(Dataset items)
(begin)

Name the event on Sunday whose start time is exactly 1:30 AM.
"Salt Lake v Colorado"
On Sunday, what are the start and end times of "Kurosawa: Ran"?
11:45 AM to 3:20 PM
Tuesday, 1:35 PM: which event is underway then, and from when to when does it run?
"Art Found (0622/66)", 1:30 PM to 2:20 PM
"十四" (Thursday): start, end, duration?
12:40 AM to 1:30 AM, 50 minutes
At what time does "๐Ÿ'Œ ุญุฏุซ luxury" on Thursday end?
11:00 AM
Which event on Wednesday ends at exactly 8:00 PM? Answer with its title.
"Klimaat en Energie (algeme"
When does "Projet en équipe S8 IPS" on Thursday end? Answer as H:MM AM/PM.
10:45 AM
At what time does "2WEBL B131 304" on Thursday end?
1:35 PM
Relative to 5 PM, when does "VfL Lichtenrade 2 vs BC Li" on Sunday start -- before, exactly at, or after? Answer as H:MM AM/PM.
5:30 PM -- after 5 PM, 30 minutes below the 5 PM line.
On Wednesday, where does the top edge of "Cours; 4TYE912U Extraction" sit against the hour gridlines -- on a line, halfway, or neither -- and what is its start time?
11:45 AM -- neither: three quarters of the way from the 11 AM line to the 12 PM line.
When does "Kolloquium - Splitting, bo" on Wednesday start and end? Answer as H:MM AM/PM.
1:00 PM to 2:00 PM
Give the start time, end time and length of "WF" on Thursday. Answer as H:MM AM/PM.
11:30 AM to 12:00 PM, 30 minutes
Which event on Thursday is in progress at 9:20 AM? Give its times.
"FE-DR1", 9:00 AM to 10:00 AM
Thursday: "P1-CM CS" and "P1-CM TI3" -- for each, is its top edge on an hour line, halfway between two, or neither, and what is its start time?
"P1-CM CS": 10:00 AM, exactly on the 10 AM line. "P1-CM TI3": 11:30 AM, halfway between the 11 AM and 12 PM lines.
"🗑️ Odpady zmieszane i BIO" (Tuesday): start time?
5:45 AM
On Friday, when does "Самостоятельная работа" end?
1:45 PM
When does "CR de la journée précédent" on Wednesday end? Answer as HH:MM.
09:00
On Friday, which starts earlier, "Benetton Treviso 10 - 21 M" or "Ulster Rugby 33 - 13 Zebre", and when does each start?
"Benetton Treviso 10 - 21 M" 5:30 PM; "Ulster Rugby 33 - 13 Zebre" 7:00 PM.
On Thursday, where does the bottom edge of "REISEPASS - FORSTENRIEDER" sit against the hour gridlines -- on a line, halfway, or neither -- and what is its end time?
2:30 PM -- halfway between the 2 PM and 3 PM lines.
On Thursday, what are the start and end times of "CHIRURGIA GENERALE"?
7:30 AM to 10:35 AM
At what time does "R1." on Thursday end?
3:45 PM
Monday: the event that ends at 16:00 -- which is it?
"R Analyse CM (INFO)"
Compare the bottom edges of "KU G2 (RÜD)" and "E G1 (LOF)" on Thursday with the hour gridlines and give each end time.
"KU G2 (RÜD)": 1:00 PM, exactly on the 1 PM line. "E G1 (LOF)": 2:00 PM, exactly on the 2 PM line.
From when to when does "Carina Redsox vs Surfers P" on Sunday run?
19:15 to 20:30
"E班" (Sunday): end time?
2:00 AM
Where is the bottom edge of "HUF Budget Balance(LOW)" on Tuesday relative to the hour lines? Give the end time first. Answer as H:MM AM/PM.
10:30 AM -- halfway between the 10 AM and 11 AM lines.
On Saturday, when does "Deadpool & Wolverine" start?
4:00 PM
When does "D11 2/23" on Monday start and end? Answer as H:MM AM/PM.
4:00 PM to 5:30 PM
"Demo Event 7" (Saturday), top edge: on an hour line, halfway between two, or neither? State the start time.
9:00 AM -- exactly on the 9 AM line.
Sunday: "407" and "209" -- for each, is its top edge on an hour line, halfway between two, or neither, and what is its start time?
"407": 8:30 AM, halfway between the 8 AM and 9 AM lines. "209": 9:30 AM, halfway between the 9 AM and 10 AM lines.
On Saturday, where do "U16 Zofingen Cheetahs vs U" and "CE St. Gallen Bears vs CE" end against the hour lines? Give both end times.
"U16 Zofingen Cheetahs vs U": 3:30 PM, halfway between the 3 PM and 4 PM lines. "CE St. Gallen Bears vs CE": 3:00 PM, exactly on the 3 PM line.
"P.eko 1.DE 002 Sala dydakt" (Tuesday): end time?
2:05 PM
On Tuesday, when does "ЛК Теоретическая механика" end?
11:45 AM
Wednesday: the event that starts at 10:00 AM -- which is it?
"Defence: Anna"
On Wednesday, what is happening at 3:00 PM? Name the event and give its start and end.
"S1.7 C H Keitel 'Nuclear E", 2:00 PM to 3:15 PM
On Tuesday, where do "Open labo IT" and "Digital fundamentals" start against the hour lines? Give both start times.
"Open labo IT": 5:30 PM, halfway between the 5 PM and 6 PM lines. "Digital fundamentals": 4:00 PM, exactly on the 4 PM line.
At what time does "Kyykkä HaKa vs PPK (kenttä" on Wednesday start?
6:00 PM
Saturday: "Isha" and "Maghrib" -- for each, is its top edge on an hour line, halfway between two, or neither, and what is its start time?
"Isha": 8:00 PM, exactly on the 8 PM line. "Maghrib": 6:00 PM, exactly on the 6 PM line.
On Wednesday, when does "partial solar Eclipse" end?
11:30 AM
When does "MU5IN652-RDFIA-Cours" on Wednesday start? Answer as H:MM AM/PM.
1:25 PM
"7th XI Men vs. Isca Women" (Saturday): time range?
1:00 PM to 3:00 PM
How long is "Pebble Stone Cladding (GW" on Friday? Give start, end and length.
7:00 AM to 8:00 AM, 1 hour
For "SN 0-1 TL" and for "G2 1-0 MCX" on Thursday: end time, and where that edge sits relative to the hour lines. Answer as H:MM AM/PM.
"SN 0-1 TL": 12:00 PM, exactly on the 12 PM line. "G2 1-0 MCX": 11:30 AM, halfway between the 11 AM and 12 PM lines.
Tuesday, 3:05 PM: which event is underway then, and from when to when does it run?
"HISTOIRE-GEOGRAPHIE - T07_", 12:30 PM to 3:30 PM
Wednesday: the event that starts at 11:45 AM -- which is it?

(end)

[WORK TO DO]:
Copy every one of the records above word for word, with no changes.

[OUTPUT FOR THIS TASK]:
Name the event on Sunday whose start time is exactly 1:30 AM.
"Salt Lake v Colorado"
On Sunday, what are the start and end times of "Kurosawa: Ran"?
11:45 AM to 3:20 PM
Tuesday, 1:35 PM: which event is underway then, and from when to when does it run?
"Art Found (0622/66)", 1:30 PM to 2:20 PM
"十四" (Thursday): start, end, duration?
12:40 AM to 1:30 AM, 50 minutes
At what time does "๐Ÿ'Œ ุญุฏุซ luxury" on Thursday end?
11:00 AM
Which event on Wednesday ends at exactly 8:00 PM? Answer with its title.
"Klimaat en Energie (algeme"
When does "Projet en équipe S8 IPS" on Thursday end? Answer as H:MM AM/PM.
10:45 AM
At what time does "2WEBL B131 304" on Thursday end?
1:35 PM
Relative to 5 PM, when does "VfL Lichtenrade 2 vs BC Li" on Sunday start -- before, exactly at, or after? Answer as H:MM AM/PM.
5:30 PM -- after 5 PM, 30 minutes below the 5 PM line.
On Wednesday, where does the top edge of "Cours; 4TYE912U Extraction" sit against the hour gridlines -- on a line, halfway, or neither -- and what is its start time?
11:45 AM -- neither: three quarters of the way from the 11 AM line to the 12 PM line.
When does "Kolloquium - Splitting, bo" on Wednesday start and end? Answer as H:MM AM/PM.
1:00 PM to 2:00 PM
Give the start time, end time and length of "WF" on Thursday. Answer as H:MM AM/PM.
11:30 AM to 12:00 PM, 30 minutes
Which event on Thursday is in progress at 9:20 AM? Give its times.
"FE-DR1", 9:00 AM to 10:00 AM
Thursday: "P1-CM CS" and "P1-CM TI3" -- for each, is its top edge on an hour line, halfway between two, or neither, and what is its start time?
"P1-CM CS": 10:00 AM, exactly on the 10 AM line. "P1-CM TI3": 11:30 AM, halfway between the 11 AM and 12 PM lines.
"🗑️ Odpady zmieszane i BIO" (Tuesday): start time?
5:45 AM
On Friday, when does "Самостоятельная работа" end?
1:45 PM
When does "CR de la journée précédent" on Wednesday end? Answer as HH:MM.
09:00
On Friday, which starts earlier, "Benetton Treviso 10 - 21 M" or "Ulster Rugby 33 - 13 Zebre", and when does each start?
"Benetton Treviso 10 - 21 M" 5:30 PM; "Ulster Rugby 33 - 13 Zebre" 7:00 PM.
On Thursday, where does the bottom edge of "REISEPASS - FORSTENRIEDER" sit against the hour gridlines -- on a line, halfway, or neither -- and what is its end time?
2:30 PM -- halfway between the 2 PM and 3 PM lines.
On Thursday, what are the start and end times of "CHIRURGIA GENERALE"?
7:30 AM to 10:35 AM
At what time does "R1." on Thursday end?
3:45 PM
Monday: the event that ends at 16:00 -- which is it?
"R Analyse CM (INFO)"
Compare the bottom edges of "KU G2 (RÜD)" and "E G1 (LOF)" on Thursday with the hour gridlines and give each end time.
"KU G2 (RÜD)": 1:00 PM, exactly on the 1 PM line. "E G1 (LOF)": 2:00 PM, exactly on the 2 PM line.
From when to when does "Carina Redsox vs Surfers P" on Sunday run?
19:15 to 20:30
"E班" (Sunday): end time?
2:00 AM
Where is the bottom edge of "HUF Budget Balance(LOW)" on Tuesday relative to the hour lines? Give the end time first. Answer as H:MM AM/PM.
10:30 AM -- halfway between the 10 AM and 11 AM lines.
On Saturday, when does "Deadpool & Wolverine" start?
4:00 PM
When does "D11 2/23" on Monday start and end? Answer as H:MM AM/PM.
4:00 PM to 5:30 PM
"Demo Event 7" (Saturday), top edge: on an hour line, halfway between two, or neither? State the start time.
9:00 AM -- exactly on the 9 AM line.
Sunday: "407" and "209" -- for each, is its top edge on an hour line, halfway between two, or neither, and what is its start time?
"407": 8:30 AM, halfway between the 8 AM and 9 AM lines. "209": 9:30 AM, halfway between the 9 AM and 10 AM lines.
On Saturday, where do "U16 Zofingen Cheetahs vs U" and "CE St. Gallen Bears vs CE" end against the hour lines? Give both end times.
"U16 Zofingen Cheetahs vs U": 3:30 PM, halfway between the 3 PM and 4 PM lines. "CE St. Gallen Bears vs CE": 3:00 PM, exactly on the 3 PM line.
"P.eko 1.DE 002 Sala dydakt" (Tuesday): end time?
2:05 PM
On Tuesday, when does "ЛК Теоретическая механика" end?
11:45 AM
Wednesday: the event that starts at 10:00 AM -- which is it?
"Defence: Anna"
On Wednesday, what is happening at 3:00 PM? Name the event and give its start and end.
"S1.7 C H Keitel 'Nuclear E", 2:00 PM to 3:15 PM
On Tuesday, where do "Open labo IT" and "Digital fundamentals" start against the hour lines? Give both start times.
"Open labo IT": 5:30 PM, halfway between the 5 PM and 6 PM lines. "Digital fundamentals": 4:00 PM, exactly on the 4 PM line.
At what time does "Kyykkä HaKa vs PPK (kenttä" on Wednesday start?
6:00 PM
Saturday: "Isha" and "Maghrib" -- for each, is its top edge on an hour line, halfway between two, or neither, and what is its start time?
"Isha": 8:00 PM, exactly on the 8 PM line. "Maghrib": 6:00 PM, exactly on the 6 PM line.
On Wednesday, when does "partial solar Eclipse" end?
11:30 AM
When does "MU5IN652-RDFIA-Cours" on Wednesday start? Answer as H:MM AM/PM.
1:25 PM
"7th XI Men vs. Isca Women" (Saturday): time range?
1:00 PM to 3:00 PM
How long is "Pebble Stone Cladding (GW" on Friday? Give start, end and length.
7:00 AM to 8:00 AM, 1 hour
For "SN 0-1 TL" and for "G2 1-0 MCX" on Thursday: end time, and where that edge sits relative to the hour lines. Answer as H:MM AM/PM.
"SN 0-1 TL": 12:00 PM, exactly on the 12 PM line. "G2 1-0 MCX": 11:30 AM, halfway between the 11 AM and 12 PM lines.
Tuesday, 3:05 PM: which event is underway then, and from when to when does it run?
"HISTOIRE-GEOGRAPHIE - T07_", 12:30 PM to 3:30 PM
Wednesday: the event that starts at 11:45 AM -- which is it?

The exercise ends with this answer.